Much of it is "one-time" money, meaning it ideally would be spent on building projects and other one-time expenditures, rather than to to initiate new programs that will result in annual salary and operating costs. But higher than anticipated growth in income tax and sales tax revenues means the state probably has about $600 million a year in ongoing general fund revenues beyond what it anticipated earlier, Budget Director Christopher Harkins said after Friday's state revenue conference. That money could be used for new programs, he said.

"It is astounding," Harkins said of the overall revenue picture. "It is impressive to see what has happened in the economy over the last two to three years."

It all means Democratic Gov. Gretchen Whitmer has a huge windfall to work with as she finalizes her Jan. 26 State of the State address and her February election-year budget. Of course, any appropriations Whitmer calls for must be OK'd by the Legislature, which is controlled by Republicans.

Here's how the extra money breaks down, after Friday's conference:

  • For the 2021 fiscal year that ended Sept. 30, combined general fund and School Aid Fund revenues came in $2.7 billion higher than officials had estimated just eight months ago at the May revenue estimating conference. General fund revenues totaled nearly $13 billion — about $1.7 billion, or 20%, higher than the May estimates. School Aid Fund revenues hit $16 billion — just over $1 billion, or nearly 15%, beyond expectations.
  • In addition, 2022 revenues are now expected to exceed May projections by an additional $1.7 billion, and revenues for 2023 — the budget year now being worked on — are expected to exceed May projections by $1.4 billion.
  • None of the above money generated from state revenues includes about $1.8 billion in unspent federal COVID-19 money for programs and about $5.3 billion in federal coronavirus money that the state has more discretion to spend on a one-time basis. Also not included is about $7.3 billion Michigan is expected to receive for highway repairs and about $563 million to repair and replace bridges over the next five years.

Federal stimulus checks and extra unemployment insurance payments meant personal income in Michigan went up during the pandemic, even as employment crashed. Spending shifted to goods, which are subject to sales tax, from services, which are not.

More:Michigan's local governments getting huge one-time $4.4B windfall: What it means

More:Michigan supplemental state budget includes $150M for COVID-19 testing in K-12 schools

Economists said Friday that many Michiganders still have stimulus money left to spend, but spending patterns are expected to gradually return to normal over the next few years. At the same time, higher wages and prices mean higher tax revenues for the state.
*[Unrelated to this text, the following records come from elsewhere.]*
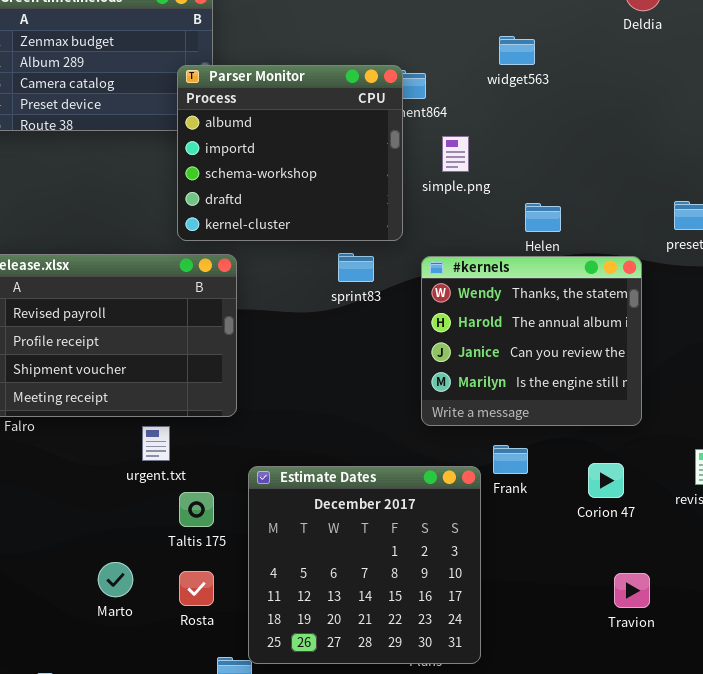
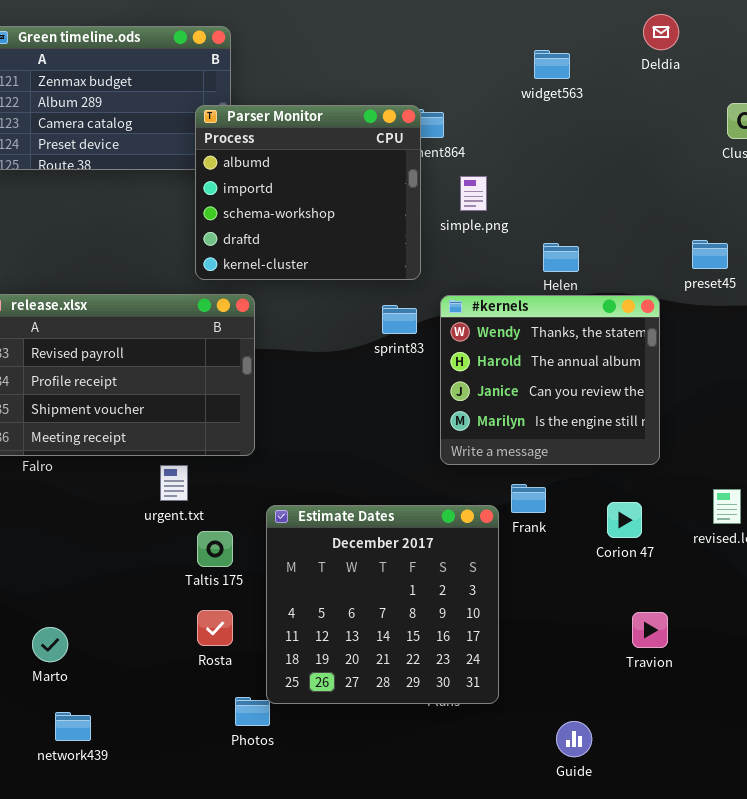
widget563: [499,36,535,65] -> [534,50,570,79], moved
sprint83: [338,253,374,282] -> [382,305,417,334], moved
Marto: [98,562,133,597] -> [32,627,68,662], moved

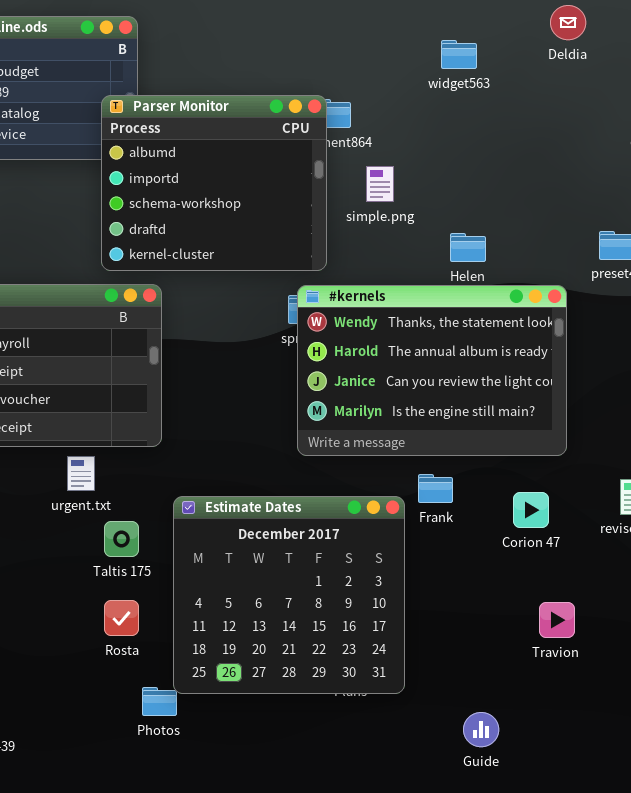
#kernels: [440,295,660,465] -> [297,285,567,456], resized

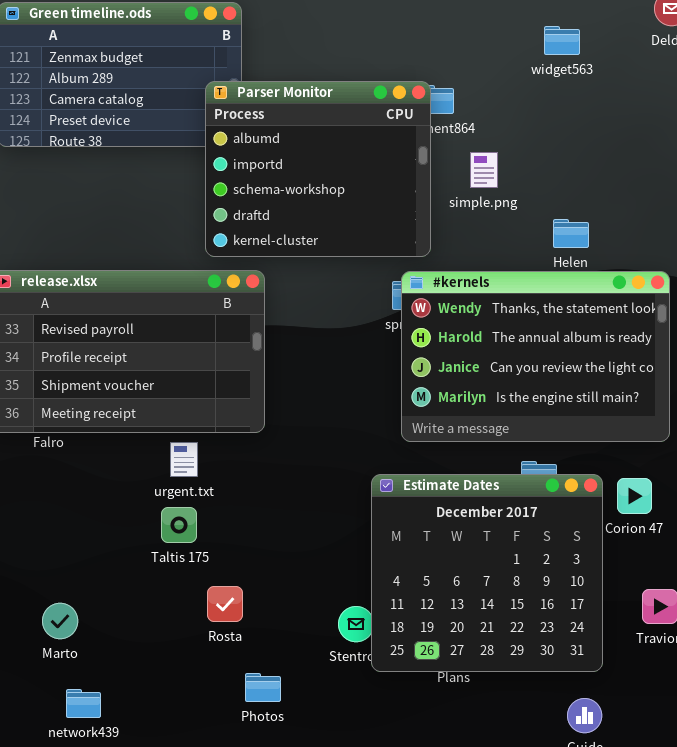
Estimate Dates: [173,496,405,694] -> [371,474,603,672], moved
Taltis 175: [104,521,139,557] -> [161,507,197,543], moved

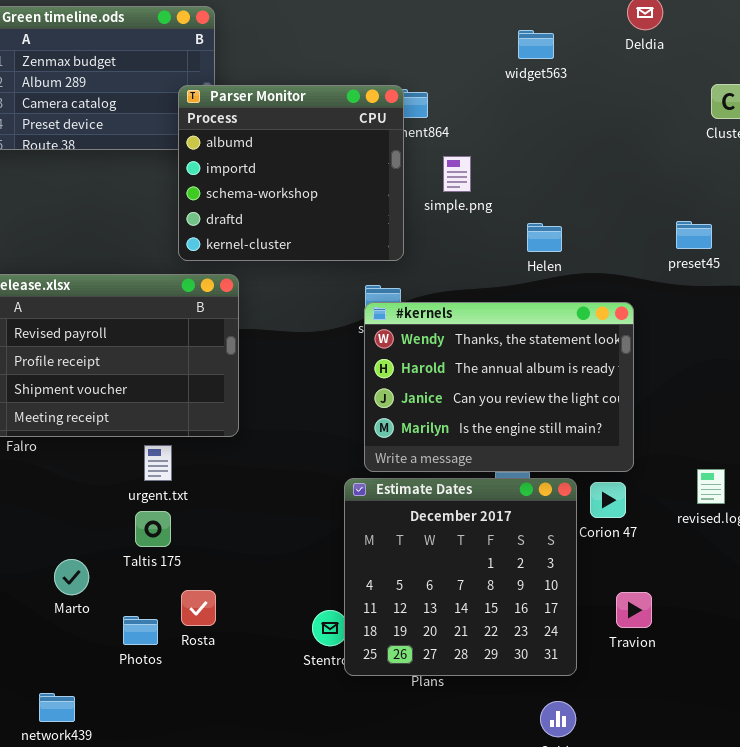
#kernels: [401,271,670,442] -> [364,302,634,472], moved
Marto: [42,603,78,639] -> [54,559,89,595], moved
Photos: [245,673,281,702] -> [123,616,158,645], moved

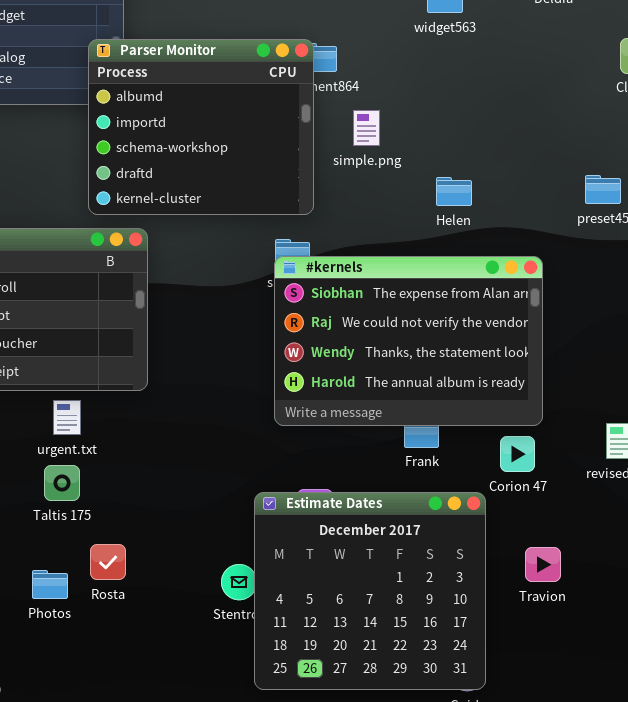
#kernels: [364,302,634,472] -> [274,256,543,426], scrolled up 2 rows
Estimate Dates: [344,478,577,676] -> [254,492,486,690], moved

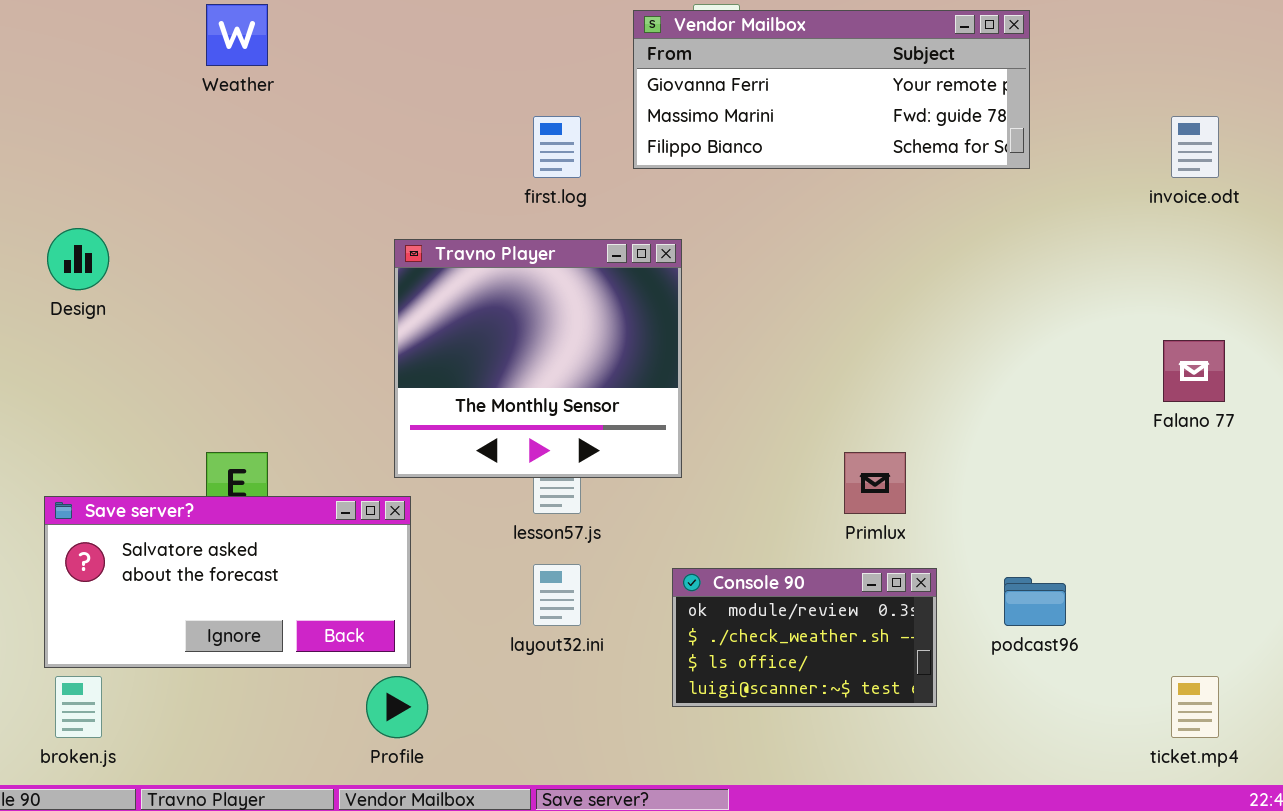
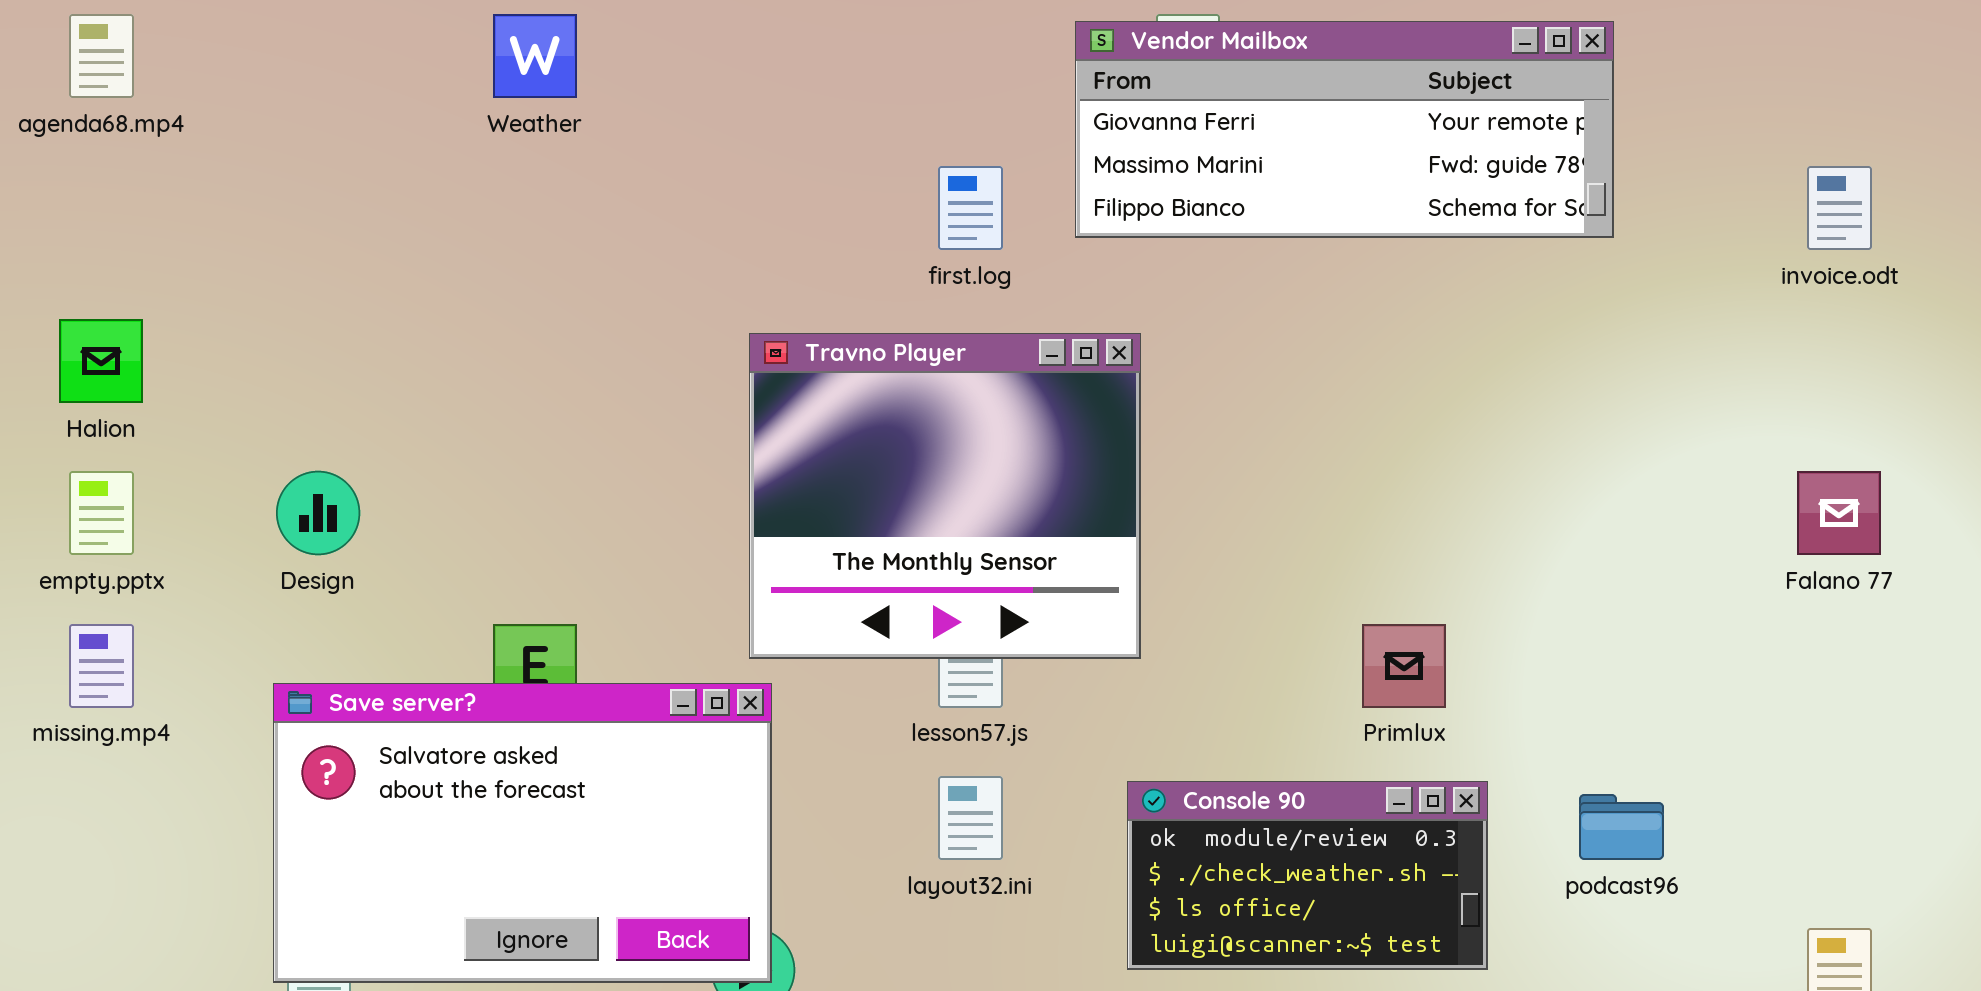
Design: [47,228,109,290] -> [276,471,360,555], moved
Save server?: [44,496,411,668] -> [273,683,772,983], resized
Economists cautioned the rosy revenue picture is not without worries, including:

  • Inflation could be sharper and longer-lasting than expected, resulting in higher interest rates and slower growth, or even a sharp slowdown.
  • New virus variants could make current supply chain problems and labor shortages worse, leading to higher inflation and slower growth.
  • Housing demand is expected to remain high, but new home construction will be constrained by the high price and low availability of lumber and construction labor.
  • The continuing semiconductor shortage could continue to hurt new car sales, which hits Michigan especially hard.

State Rep. Thomas Albert, R-Lowell, chairman of the House Appropriations Committee, urged caution.

“Revenue projections continue to exceed previous expectations, but it does not eliminate the need to be cautious and smart about how the state invests taxpayer money," Albert said.

"Year-over-year inflation rose by 7% in December, the fastest rate of growth in nearly 40 years. I’m worried that federal government policies, supply chain issues and labor force shortages might exacerbate that trend. It’s unsustainable and could cause serious problems for our economy, so we must be prepared for potential consequences."